The best and the worst day just become the same.
Sometimes, it doesn’t happen that way. I know I need to make some space for grief in my life, because there’s no way that someone who shaped my life this much just packs up and leaves. No, she’s with me every step of the way as we pack up the mental house she lived in when she occupied so much space in my head.
It’s her nightstand that’s the hardest, and not because I slept on the other side of the bed. Quite the contrary. It’s my head. My house is much bigger. And has a pool. And free umbrella drinks from 4-7 every Thursday.
But I digress.
Her nightstand- where she kept all her journals and letters. I could barely read them before, but now the ink is fading on her hieroglyphics. One tear fell years ago, and is marked by a big blotch of blue ink on the bottom right corner.
I remember Massenet’s opera Werther, Charlotte clutching Werther’s letters to her chest and trying to smell the flowers he sent for any trace of lingering odor. In this small way, I am Charlotte and Charlotte is me- the age old story of losing someone you love (or, at least, thinking you did).
What Charlotte has that I do not is that her feelings are not particularly conflicted. She is in love with Werther, and there is no downside to consider. In the real world, relationships are more complicated than that. She’s verbally abusive. She’s emotionally underhanded. She is capable of looking me in the eye and telling me things that are not true. She’s toxic and letting her live in that mental house for so long was a disaster ’cause she kept building additions.

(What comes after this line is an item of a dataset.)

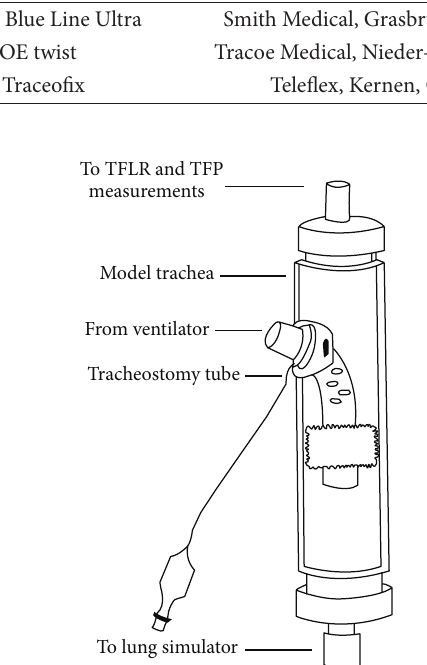
Figure 1: Schematic drawing of tracheostomy simulator with a fen- estrated tracheostomy tube sited. TFLR: transfenestration leakage rate; TFP: transfenestration pressure.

The problem with this analogy is that I am exactly like her. I’m just as much of an asshole, if not better at it than she is because I learned from the best. It is annoying as hell to know this, but at the same time, it is an inescapable truth. She manipulated the hell out of me, and as a result, I can play her like a piano, too. She hates that.
I hate that out of all the people I’ve known for the last quarter century, I never thought to make sure that I stayed friends with someone who knew her. There is no one to say that my story has any validity. There’s no way to fact check anything, because anybody who would have seen us together is someone I absolutely would have run away from. They didn’t think we were having sex, they knew it. The problem was that we weren’t. At all. The rabid homophobia around us prevented people from seeing that we weren’t physically together… they just really wanted to believe it.
This grief is the death of my mothermentorsisterfriend, and the death of my biggest enemy. We could not be that close without being that terrible to each other. Our defenses became impenetrable, because they are made from the same material.